• [Exercise materials]
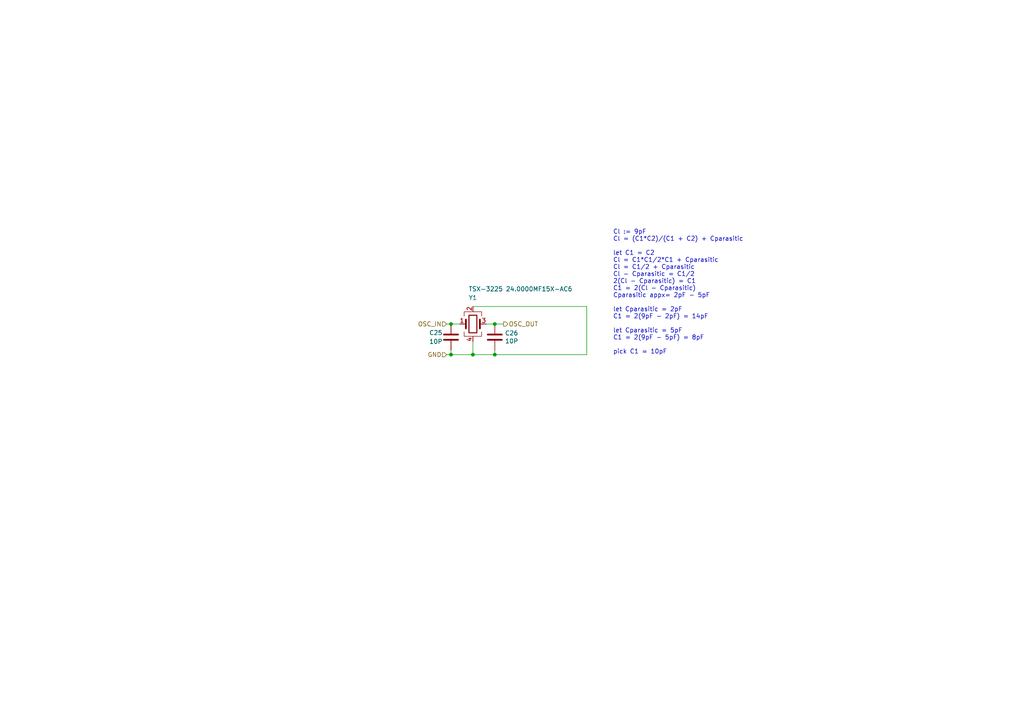
<source format=kicad_sch>
(kicad_sch (version 20211123) (generator eeschema)

  (uuid d035bb7a-e806-42f2-ba95-a390d279aef1)

  (paper "A4")

  

  (junction (at 130.81 102.87) (diameter 0) (color 0 0 0 0)
    (uuid 3579cf2f-29b0-46b6-a07d-483fb5586322)
  )
  (junction (at 143.51 93.98) (diameter 0) (color 0 0 0 0)
    (uuid 4160bbf7-ffff-4c5c-a647-5ee58ddecf06)
  )
  (junction (at 137.16 102.87) (diameter 0) (color 0 0 0 0)
    (uuid 720ec55a-7c69-4064-b792-ef3dbba4eab9)
  )
  (junction (at 143.51 102.87) (diameter 0) (color 0 0 0 0)
    (uuid 77aa6db5-9b8d-4983-b88e-30fe5af25975)
  )
  (junction (at 130.81 93.98) (diameter 0) (color 0 0 0 0)
    (uuid 8ae05d37-86b4-45ea-800f-f1f9fb167857)
  )

  (wire (pts (xy 130.81 93.98) (xy 133.35 93.98))
    (stroke (width 0) (type default) (color 0 0 0 0))
    (uuid 044dde97-ee2e-473a-9264-ed4dff1893a5)
  )
  (wire (pts (xy 137.16 88.9) (xy 170.18 88.9))
    (stroke (width 0) (type default) (color 0 0 0 0))
    (uuid 18d3014d-7089-41b5-ab03-53cc0a265580)
  )
  (wire (pts (xy 170.18 102.87) (xy 143.51 102.87))
    (stroke (width 0) (type default) (color 0 0 0 0))
    (uuid 3f96e159-1f3b-4ee7-a46e-e60d78f2137a)
  )
  (wire (pts (xy 143.51 102.87) (xy 143.51 101.6))
    (stroke (width 0) (type default) (color 0 0 0 0))
    (uuid 42b61d5b-39d6-462b-b2cc-57656078085f)
  )
  (wire (pts (xy 140.97 93.98) (xy 143.51 93.98))
    (stroke (width 0) (type default) (color 0 0 0 0))
    (uuid 661ca2ba-bce5-4308-99a6-de333a625515)
  )
  (wire (pts (xy 170.18 88.9) (xy 170.18 102.87))
    (stroke (width 0) (type default) (color 0 0 0 0))
    (uuid 662bafcb-dcfb-4471-a8a9-f5c777fdf249)
  )
  (wire (pts (xy 130.81 101.6) (xy 130.81 102.87))
    (stroke (width 0) (type default) (color 0 0 0 0))
    (uuid 6d7ff8c0-8a2a-4636-844f-c7210ff3e6f2)
  )
  (wire (pts (xy 129.54 102.87) (xy 130.81 102.87))
    (stroke (width 0) (type default) (color 0 0 0 0))
    (uuid 73f40fda-e6eb-4f93-9482-56cf47d84a87)
  )
  (wire (pts (xy 143.51 93.98) (xy 146.05 93.98))
    (stroke (width 0) (type default) (color 0 0 0 0))
    (uuid 7582a530-a952-46c1-b7eb-75006524ba29)
  )
  (wire (pts (xy 130.81 102.87) (xy 137.16 102.87))
    (stroke (width 0) (type default) (color 0 0 0 0))
    (uuid 93ac15d8-5f91-4361-acff-be4992b93b51)
  )
  (wire (pts (xy 129.54 93.98) (xy 130.81 93.98))
    (stroke (width 0) (type default) (color 0 0 0 0))
    (uuid 96781640-c07e-4eea-a372-067ded96b703)
  )
  (wire (pts (xy 137.16 99.06) (xy 137.16 102.87))
    (stroke (width 0) (type default) (color 0 0 0 0))
    (uuid d115a0df-1034-4583-83af-ff1cb8acfa17)
  )
  (wire (pts (xy 137.16 102.87) (xy 143.51 102.87))
    (stroke (width 0) (type default) (color 0 0 0 0))
    (uuid e000728f-e3c5-4fc4-86af-db9ceb3a6542)
  )

  (text "Cl := 9pF\nCl = (C1*C2)/(C1 + C2) + Cparasitic\n\nlet C1 = C2\nCl = C1*C1/2*C1 + Cparasitic\nCl = C1/2 + Cparasitic\nCl - Cparasitic = C1/2\n2(Cl - Cparasitic) = C1\nC1 = 2(Cl - Cparasitic)\nCparasitic appx= 2pF - 5pF\n\nlet Cparasitic = 2pF\nC1 = 2(9pF - 2pF) = 14pF\n\nlet Cparasitic = 5pF\nC1 = 2(9pF - 5pF) = 8pF\n\npick C1 = 10pF"
    (at 177.8 102.87 0)
    (effects (font (size 1.27 1.27)) (justify left bottom))
    (uuid ef51df0d-fc2c-482b-a0e5-e49bae94f31f)
  )

  (hierarchical_label "OSC_IN" (shape input) (at 129.54 93.98 180)
    (effects (font (size 1.27 1.27)) (justify right))
    (uuid 0e0f9829-27a5-43b2-a0ae-121d3ce72ef4)
  )
  (hierarchical_label "OSC_OUT" (shape output) (at 146.05 93.98 0)
    (effects (font (size 1.27 1.27)) (justify left))
    (uuid 3934b2e9-06c8-499c-a6df-4d7b35cfb894)
  )
  (hierarchical_label "GND" (shape input) (at 129.54 102.87 180)
    (effects (font (size 1.27 1.27)) (justify right))
    (uuid f284b1e2-75a4-4a3f-a5f4-6f05f15fb4f5)
  )

  (symbol (lib_id "Device:C") (at 130.81 97.79 0) (unit 1)
    (in_bom yes) (on_board yes)
    (uuid 00000000-0000-0000-0000-00005f055706)
    (property "Reference" "C25" (id 0) (at 124.46 96.52 0)
      (effects (font (size 1.27 1.27)) (justify left))
    )
    (property "Value" "10P" (id 1) (at 124.46 99.06 0)
      (effects (font (size 1.27 1.27)) (justify left))
    )
    (property "Footprint" "Capacitor_SMD:C_0402_1005Metric" (id 2) (at 131.7752 101.6 0)
      (effects (font (size 1.27 1.27)) hide)
    )
    (property "Datasheet" "~" (id 3) (at 130.81 97.79 0)
      (effects (font (size 1.27 1.27)) hide)
    )
    (pin "1" (uuid 4d3d1afb-9008-4c73-b45a-0867a3b9da70))
    (pin "2" (uuid 2058ebf4-6231-4389-a81f-781d7618f9a6))
  )

  (symbol (lib_id "Device:C") (at 143.51 97.79 0) (unit 1)
    (in_bom yes) (on_board yes)
    (uuid 00000000-0000-0000-0000-0000600f9925)
    (property "Reference" "C26" (id 0) (at 146.431 96.6216 0)
      (effects (font (size 1.27 1.27)) (justify left))
    )
    (property "Value" "10P" (id 1) (at 146.431 98.933 0)
      (effects (font (size 1.27 1.27)) (justify left))
    )
    (property "Footprint" "Capacitor_SMD:C_0402_1005Metric" (id 2) (at 144.4752 101.6 0)
      (effects (font (size 1.27 1.27)) hide)
    )
    (property "Datasheet" "~" (id 3) (at 143.51 97.79 0)
      (effects (font (size 1.27 1.27)) hide)
    )
    (pin "1" (uuid 44d8681c-a127-40be-bb74-055c09ecb201))
    (pin "2" (uuid daa6f6c2-cfca-4765-905e-4d8d46a60a97))
  )

  (symbol (lib_id "Device:Crystal_GND24") (at 137.16 93.98 0) (unit 1)
    (in_bom yes) (on_board yes)
    (uuid 00000000-0000-0000-0000-0000600f9926)
    (property "Reference" "Y1" (id 0) (at 135.89 86.36 0)
      (effects (font (size 1.27 1.27)) (justify left))
    )
    (property "Value" "TSX-3225 24.0000MF15X-AC6" (id 1) (at 135.89 83.82 0)
      (effects (font (size 1.27 1.27)) (justify left))
    )
    (property "Footprint" "Crystal:Crystal_SMD_SeikoEpson_TSX3225-4Pin_3.2x2.5mm" (id 2) (at 137.16 93.98 0)
      (effects (font (size 1.27 1.27)) hide)
    )
    (property "Datasheet" "~" (id 3) (at 137.16 93.98 0)
      (effects (font (size 1.27 1.27)) hide)
    )
    (pin "1" (uuid ea05f5e1-8a46-498d-b3e3-318e1fb4dea7))
    (pin "2" (uuid 21c9237d-7f0b-4e38-aa9a-c93269ad2431))
    (pin "3" (uuid 98baa53c-24db-4be1-99d5-210b3b4ce111))
    (pin "4" (uuid 97ab4cc7-179d-49ef-88b8-5c6d9b5a5810))
  )
)

</source>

• [Your instructions] Count the lines in the entries where the string "input" appears, and report only the number.

• [Solution for this task] 2